Antonie Ewoud Jan Holwerda

Uit Wikipedia, de vrije encyclopedie
Antonie Ewoud Jan Holwerda

Antonie Ewoud Jan Holwerda (Gorinchem, 21 juli 1845 - Leiden, 29 augustus 1922) was een Nederlandse hoogleraar Klassieke Archeologie aan de Rijksuniversiteit Leiden en enkele jaren directeur van het Rijksmuseum van Oudheden.

Leven en werk[bewerken | brontekst bewerken]

Holwerda studeerde van 1863 tot 1869 aan de Rijksuniversiteit Utrecht.

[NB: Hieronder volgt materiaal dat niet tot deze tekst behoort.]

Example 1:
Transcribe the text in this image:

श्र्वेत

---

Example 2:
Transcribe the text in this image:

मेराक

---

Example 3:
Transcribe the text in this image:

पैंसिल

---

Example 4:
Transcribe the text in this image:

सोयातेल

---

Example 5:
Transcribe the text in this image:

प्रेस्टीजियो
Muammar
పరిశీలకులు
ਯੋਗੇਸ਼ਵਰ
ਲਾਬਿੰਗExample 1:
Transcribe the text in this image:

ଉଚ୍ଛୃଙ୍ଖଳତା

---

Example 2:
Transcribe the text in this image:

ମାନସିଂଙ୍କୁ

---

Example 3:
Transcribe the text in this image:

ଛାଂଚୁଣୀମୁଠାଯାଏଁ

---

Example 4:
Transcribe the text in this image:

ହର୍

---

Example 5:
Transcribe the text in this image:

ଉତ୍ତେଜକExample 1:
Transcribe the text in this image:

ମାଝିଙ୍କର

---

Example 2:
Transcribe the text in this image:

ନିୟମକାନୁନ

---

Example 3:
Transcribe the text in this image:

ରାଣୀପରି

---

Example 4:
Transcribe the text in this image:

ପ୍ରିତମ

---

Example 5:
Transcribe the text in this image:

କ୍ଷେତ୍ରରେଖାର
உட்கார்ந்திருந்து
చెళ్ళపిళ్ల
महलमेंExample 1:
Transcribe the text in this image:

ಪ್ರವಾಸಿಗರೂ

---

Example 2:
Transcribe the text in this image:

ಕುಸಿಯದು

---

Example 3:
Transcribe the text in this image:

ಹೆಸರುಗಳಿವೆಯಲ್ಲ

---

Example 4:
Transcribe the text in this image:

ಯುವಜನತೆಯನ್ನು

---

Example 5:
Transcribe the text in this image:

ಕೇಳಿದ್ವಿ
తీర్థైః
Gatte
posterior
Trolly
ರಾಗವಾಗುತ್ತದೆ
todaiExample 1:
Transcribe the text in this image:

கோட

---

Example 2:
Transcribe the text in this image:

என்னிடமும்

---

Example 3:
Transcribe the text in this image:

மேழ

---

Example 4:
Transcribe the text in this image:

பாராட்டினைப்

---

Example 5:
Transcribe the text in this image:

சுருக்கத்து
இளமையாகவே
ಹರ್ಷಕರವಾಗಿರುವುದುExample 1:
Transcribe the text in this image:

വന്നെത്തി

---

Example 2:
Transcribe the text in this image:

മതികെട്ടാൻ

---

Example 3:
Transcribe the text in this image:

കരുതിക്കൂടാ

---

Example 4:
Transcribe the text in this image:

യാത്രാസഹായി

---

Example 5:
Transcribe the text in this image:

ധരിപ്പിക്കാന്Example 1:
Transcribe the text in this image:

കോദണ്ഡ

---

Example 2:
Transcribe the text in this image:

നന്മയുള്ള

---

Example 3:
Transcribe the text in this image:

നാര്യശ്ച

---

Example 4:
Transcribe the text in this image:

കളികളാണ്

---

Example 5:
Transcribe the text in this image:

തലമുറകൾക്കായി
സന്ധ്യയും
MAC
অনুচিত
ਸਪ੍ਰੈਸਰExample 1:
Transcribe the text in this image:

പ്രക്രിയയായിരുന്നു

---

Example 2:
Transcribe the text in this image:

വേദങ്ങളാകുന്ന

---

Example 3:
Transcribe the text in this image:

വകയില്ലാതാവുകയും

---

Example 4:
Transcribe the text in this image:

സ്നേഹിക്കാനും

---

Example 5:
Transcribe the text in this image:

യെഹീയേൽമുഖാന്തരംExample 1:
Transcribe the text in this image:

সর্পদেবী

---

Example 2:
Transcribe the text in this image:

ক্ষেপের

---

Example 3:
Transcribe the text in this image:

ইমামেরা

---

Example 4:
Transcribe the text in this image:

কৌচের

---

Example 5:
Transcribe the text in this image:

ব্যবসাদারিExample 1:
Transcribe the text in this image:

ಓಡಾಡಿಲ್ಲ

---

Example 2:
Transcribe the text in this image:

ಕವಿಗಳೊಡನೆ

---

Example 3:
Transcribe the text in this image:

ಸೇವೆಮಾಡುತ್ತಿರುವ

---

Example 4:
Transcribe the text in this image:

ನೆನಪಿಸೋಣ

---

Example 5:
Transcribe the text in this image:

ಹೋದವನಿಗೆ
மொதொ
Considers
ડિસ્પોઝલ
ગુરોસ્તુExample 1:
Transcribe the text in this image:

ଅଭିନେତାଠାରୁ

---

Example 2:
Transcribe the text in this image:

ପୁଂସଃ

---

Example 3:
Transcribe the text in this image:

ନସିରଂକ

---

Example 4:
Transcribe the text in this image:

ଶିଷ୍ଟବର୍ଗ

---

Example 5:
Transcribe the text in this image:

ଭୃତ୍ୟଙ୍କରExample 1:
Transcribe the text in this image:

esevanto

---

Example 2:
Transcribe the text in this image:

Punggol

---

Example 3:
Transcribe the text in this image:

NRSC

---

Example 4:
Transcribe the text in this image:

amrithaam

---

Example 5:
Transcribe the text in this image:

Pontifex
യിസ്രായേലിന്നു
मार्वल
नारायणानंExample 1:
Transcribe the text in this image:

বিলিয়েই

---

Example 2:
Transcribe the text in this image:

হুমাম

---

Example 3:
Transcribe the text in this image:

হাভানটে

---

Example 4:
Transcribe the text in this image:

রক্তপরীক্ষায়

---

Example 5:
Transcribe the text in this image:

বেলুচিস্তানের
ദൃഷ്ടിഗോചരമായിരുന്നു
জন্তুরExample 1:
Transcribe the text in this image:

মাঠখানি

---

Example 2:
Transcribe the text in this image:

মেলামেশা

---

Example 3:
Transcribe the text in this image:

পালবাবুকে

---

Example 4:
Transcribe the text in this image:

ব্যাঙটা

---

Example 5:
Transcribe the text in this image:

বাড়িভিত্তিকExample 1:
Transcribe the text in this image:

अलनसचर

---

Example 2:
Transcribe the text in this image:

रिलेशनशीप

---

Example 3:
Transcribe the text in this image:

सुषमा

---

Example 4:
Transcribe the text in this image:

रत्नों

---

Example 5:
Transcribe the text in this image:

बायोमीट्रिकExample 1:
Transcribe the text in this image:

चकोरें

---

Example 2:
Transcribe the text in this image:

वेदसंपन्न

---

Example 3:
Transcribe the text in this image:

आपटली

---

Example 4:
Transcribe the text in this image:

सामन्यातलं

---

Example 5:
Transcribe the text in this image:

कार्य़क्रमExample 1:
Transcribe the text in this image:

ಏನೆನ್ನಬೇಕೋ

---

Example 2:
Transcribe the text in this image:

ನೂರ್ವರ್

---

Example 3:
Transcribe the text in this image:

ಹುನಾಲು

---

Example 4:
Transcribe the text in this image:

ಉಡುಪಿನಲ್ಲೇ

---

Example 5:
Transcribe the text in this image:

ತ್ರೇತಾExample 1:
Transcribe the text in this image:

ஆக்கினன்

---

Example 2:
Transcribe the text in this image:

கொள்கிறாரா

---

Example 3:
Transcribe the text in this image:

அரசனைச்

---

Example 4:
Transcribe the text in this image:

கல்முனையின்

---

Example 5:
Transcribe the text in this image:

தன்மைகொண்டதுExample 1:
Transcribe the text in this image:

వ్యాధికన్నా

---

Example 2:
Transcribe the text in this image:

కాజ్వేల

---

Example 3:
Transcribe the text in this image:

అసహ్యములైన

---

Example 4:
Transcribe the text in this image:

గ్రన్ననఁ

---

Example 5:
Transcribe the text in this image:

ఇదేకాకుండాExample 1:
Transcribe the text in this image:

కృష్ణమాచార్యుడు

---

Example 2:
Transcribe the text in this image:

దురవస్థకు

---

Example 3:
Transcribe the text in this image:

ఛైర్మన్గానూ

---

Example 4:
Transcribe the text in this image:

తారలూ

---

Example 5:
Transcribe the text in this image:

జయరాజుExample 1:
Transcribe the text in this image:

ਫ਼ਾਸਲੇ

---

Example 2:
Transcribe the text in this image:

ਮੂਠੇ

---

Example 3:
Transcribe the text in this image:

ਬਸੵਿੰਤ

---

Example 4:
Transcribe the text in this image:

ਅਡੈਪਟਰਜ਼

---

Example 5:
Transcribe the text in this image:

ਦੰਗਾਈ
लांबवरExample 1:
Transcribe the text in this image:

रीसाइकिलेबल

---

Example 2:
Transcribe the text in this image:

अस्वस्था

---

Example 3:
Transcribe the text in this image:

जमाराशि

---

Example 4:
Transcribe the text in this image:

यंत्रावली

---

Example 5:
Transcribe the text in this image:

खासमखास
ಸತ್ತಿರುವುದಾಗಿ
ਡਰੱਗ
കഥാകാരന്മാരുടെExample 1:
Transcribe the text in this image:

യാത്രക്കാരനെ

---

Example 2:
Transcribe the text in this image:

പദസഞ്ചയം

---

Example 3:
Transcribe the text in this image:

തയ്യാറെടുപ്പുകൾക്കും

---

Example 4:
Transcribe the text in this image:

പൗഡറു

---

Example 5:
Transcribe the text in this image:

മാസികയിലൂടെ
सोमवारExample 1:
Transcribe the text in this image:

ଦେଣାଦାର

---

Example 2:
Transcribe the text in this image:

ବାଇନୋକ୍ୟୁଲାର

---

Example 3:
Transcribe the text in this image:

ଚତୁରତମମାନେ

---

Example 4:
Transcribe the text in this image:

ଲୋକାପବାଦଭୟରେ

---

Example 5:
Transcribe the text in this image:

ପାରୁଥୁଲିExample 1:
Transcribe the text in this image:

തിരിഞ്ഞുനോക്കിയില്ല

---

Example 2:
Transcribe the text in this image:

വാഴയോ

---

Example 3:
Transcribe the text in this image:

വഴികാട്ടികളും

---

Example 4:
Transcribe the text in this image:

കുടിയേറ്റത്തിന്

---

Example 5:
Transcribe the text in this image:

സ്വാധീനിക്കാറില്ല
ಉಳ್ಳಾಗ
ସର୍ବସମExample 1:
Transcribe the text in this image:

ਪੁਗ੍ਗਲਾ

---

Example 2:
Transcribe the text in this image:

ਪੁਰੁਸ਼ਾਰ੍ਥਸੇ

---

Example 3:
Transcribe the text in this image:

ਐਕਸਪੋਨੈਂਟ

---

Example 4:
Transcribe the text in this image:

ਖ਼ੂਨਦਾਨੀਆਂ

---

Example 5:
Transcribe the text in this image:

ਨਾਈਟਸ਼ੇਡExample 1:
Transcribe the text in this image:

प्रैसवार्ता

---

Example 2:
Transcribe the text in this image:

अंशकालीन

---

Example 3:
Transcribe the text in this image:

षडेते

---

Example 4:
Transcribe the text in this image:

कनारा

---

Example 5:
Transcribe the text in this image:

In 1878 promoveerde hij cum laude op het proefschrift Specimen literarium continens disputationem de dispositione verborum in lingua Graeca, in lingua Latina et apud Plutarchum, cui accedunt commentarioli in libros de Iside et Osiro et de genio Socratis. Eerst doceerde hij aan de HBS in Schiedam en Leiden; in 1896 werd hij benoemd tot hoogleraar Klassieke Archeologie aan de Rijksuniversiteit Leiden.[1] Daarnaast was hij van 1905 tot 1918 directeur van het Rijksmuseum van Oudheden in Leiden.

Holwerda werd zeer gewaardeerd als docent en publiceerde talrijke wetenschappelijke bijdragen op zijn vakgebied. Zo schreef hij onder meer grotere en kleinere verhandelingen over kunst en godsdienst in de Oudheid, in het Nederlands, Latijn en Duits. Hij was lid van de Koninklijke Nederlandse Akademie van Wetenschappen.[2]

Holwerda trouwde in 1872 in Gouda met Neeltje Jonkheid (1851-1892). Hun zoon Jan Hendrik Holwerda werd ook archeoloog en volgde hem op als directeur van het RMO. Hij hertrouwde met Carolina Louisa Albertina Jongkindt Coninck (1 november 1849-juni 1911). Holwerda is begraven op Begraafplaats Groenesteeg in Leiden.